For this example, we use some data loaded from disk and query them with a SQL command from our python code. Any pandas or dask dataframe can be used as input and dask-sql understands a large amount of formats (csv, parquet, json,...) and locations (s3, hdfs, gcs,...).

import dask.dataframe as dd
from dask_sql import Context

# Create a context to hold the registered tables
c = Context()

# Load the data and register it in the context
# This will give the table a name, that we can use in queries
df = dd.read_csv("...")
c.create_table("my_data", df)

# Now execute a SQL query. The result is again dask dataframe.
result = c.sql("""
    SELECT
        my_data.name,
        SUM(my_data.x)
    FROM
        my_data
    GROUP BY
        my_data.name
""", return_futures=False)

# Show the result
print(result)

Quickstart

Have a look into the documentation or start the example notebook on binder.
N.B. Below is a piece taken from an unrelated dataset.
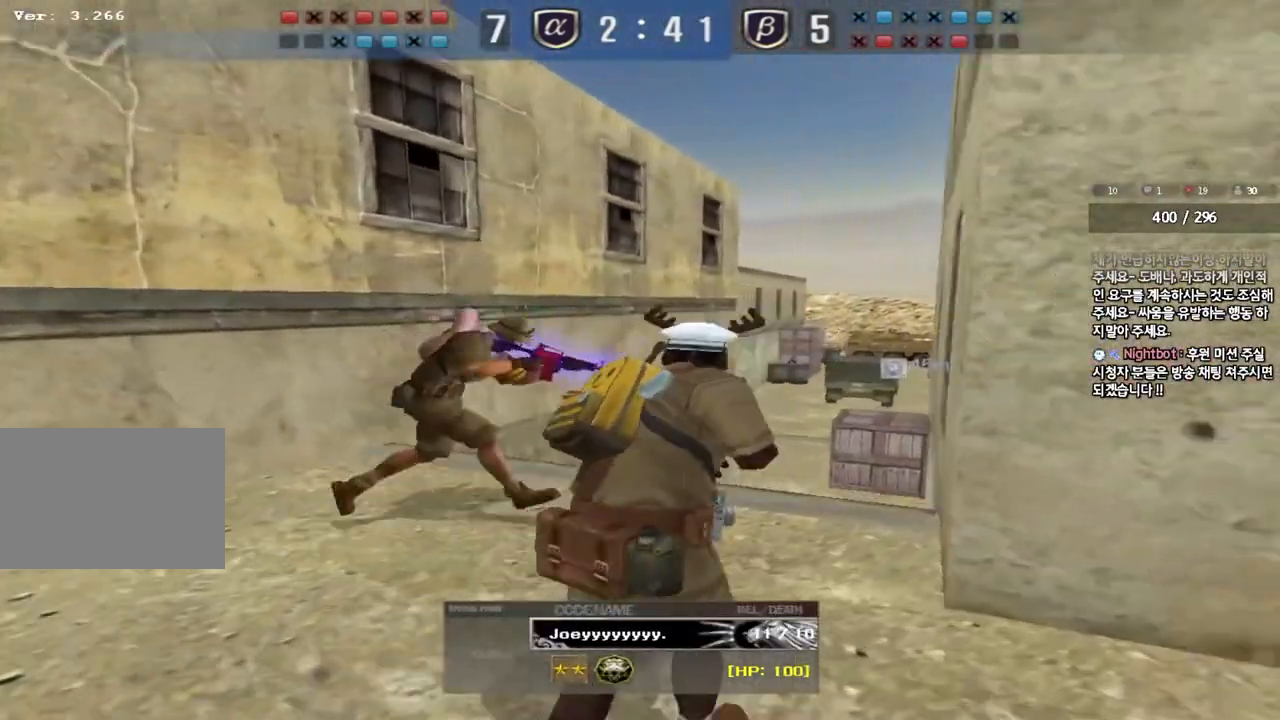
{"keys": [], "events": []}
dask-sql is currently under development and does so far not understand all SQL commands (but a large fraction). We are actively looking for feedback, improvements and contributors!

Installation

dask-sql can be installed via conda (preferred) or pip - or in a development environment.

With conda

Create a new conda environment or use your already present environment:

conda create -n dask-sql
conda activate dask-sql

Install the package from the conda-forge channel:

conda install dask-sql -c conda-forge

With pip

You can install the package with

pip install dask-sql

For development

If you want to have the newest (unreleased) dask-sql version or if you plan to do development on dask-sql, you can also install the package from sources.
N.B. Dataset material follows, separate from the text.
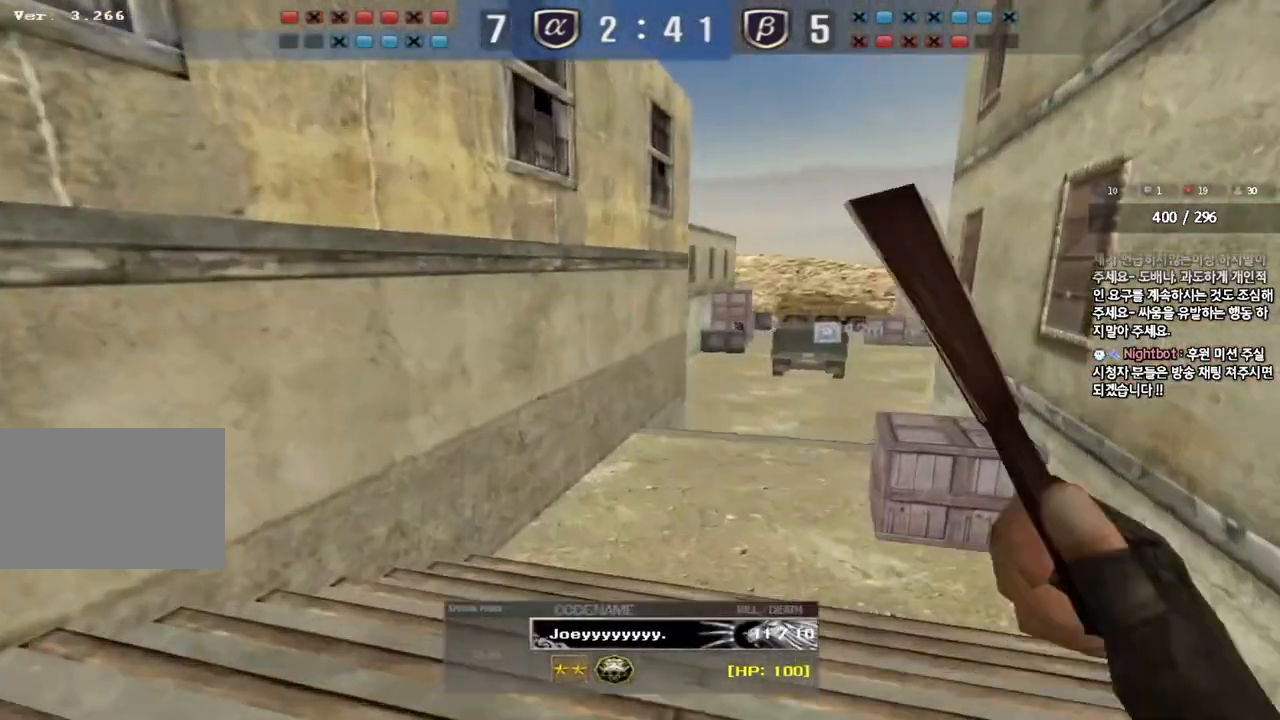
{"keys": [], "events": []}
git clone https://github.com/dask-contrib/dask-sql.git

Create a new conda environment and install the development environment:

conda env create -f continuous_integration/environment-3.9-dev.yaml

It is not recommended to use pip instead of conda for the environment setup.

After that, you can install the package in development mode

pip install -e ".[dev]"

The Rust DataFusion bindings are built as part of the pip install. If changes are made to the Rust source in dask_planner/, another build/install must be run to recompile the bindings:

python setup.py build install

This repository uses pre-commit hooks. To install them, call

pre-commit install

Testing

You can run the tests (after installation) with

pytest tests

GPU-specific tests require additional dependencies specified in continuous_integration/gpuci/environment.yaml. These can be added to the development environment by running

conda env update -n dask-sql -f continuous_integration/gpuci/environment.yaml

And GPU-specific tests can be run with

pytest tests -m gpu --rungpu

SQL Server

dask-sql comes with a small test implementation for a SQL server. Instead of rebuilding a full ODBC driver, we re-use the presto wire protocol. It is - so far - only a start of the development and missing important concepts, such as authentication.
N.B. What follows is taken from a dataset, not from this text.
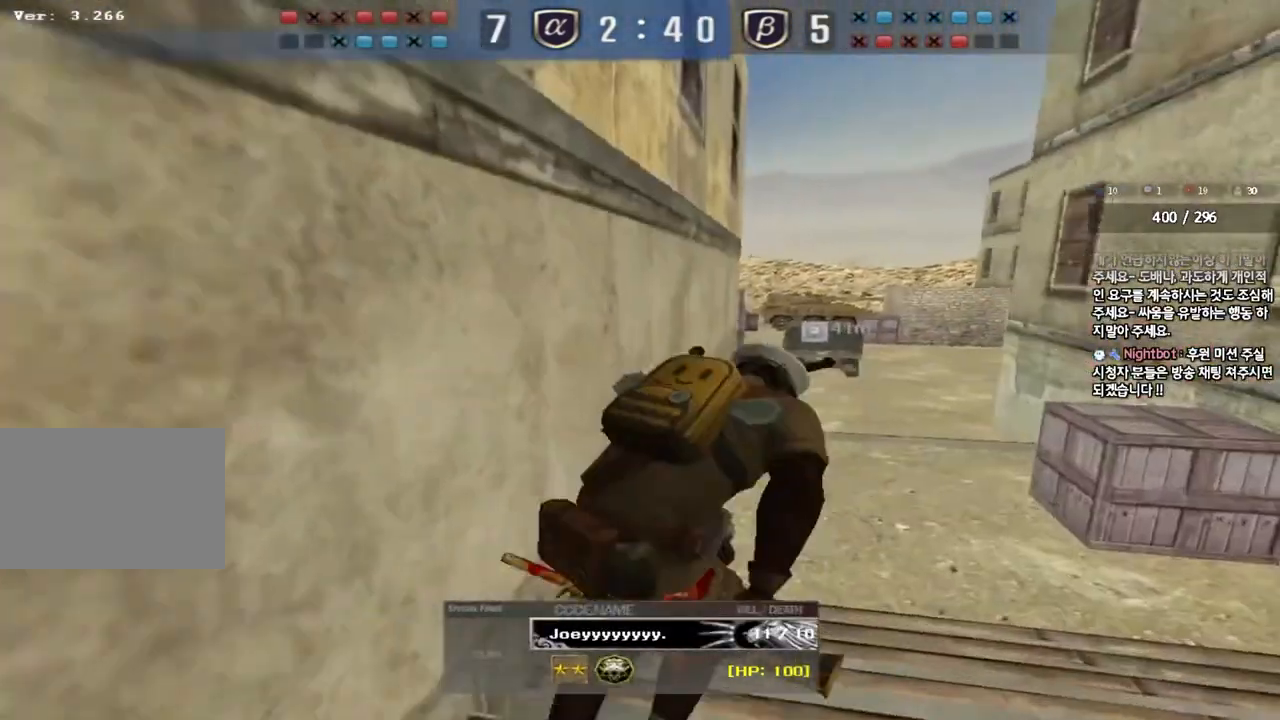
{"keys": [], "events": []}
You can test the sql presto server by running (after installation)

dask-sql-server

or by using the created docker image

docker run --rm -it -p 8080:8080 nbraun/dask-sql

in one terminal. This will spin up a server on port 8080 (by default) that looks similar to a normal presto database to any presto client.

You can test this for example with the default presto client:

presto --server localhost:8080

Now you can fire simple SQL queries (as no data is loaded by default):

=> SELECT 1 + 1;
 EXPR$0
--------
    2
(1 row)

You can find more information in the documentation.

CLI

You can also run the CLI dask-sql for testing out SQL commands quickly:

dask-sql --load-test-data --startup

(dask-sql) > SELECT * FROM timeseries LIMIT 10;

How does it work?

At the core, dask-sql does two things:

  • translate the SQL query using DataFusion into a relational algebra, which is represented as a logical query plan - similar to many other SQL engines (Hive, Flink, ...)
  • convert this description of the query into dask API calls (and execute them) - returning a dask dataframe.

For the first step, Arrow DataFusion needs to know about the columns and types of the dask dataframes, therefore some Rust code to store this information for dask dataframes are defined in dask_planner. After the translation to a relational algebra is done (using DaskSQLContext.logical_relational_algebra), the python methods defined in dask_sql.physical turn this into a physical dask execution plan by converting each piece of the relational algebra one-by-one.

Project details


Download files

Download the file for your platform. If you're not sure which to choose, learn more about installing packages.

Source Distribution

dask_sql-2022.10.1rc0.tar.gz (164.2 kB view details)

Uploaded Source

Built Distributions

dask_sql-2022.10.1rc0-cp310-cp310-manylinux_2_17_x86_64.manylinux2014_x86_64.whl (6.3 MB view details)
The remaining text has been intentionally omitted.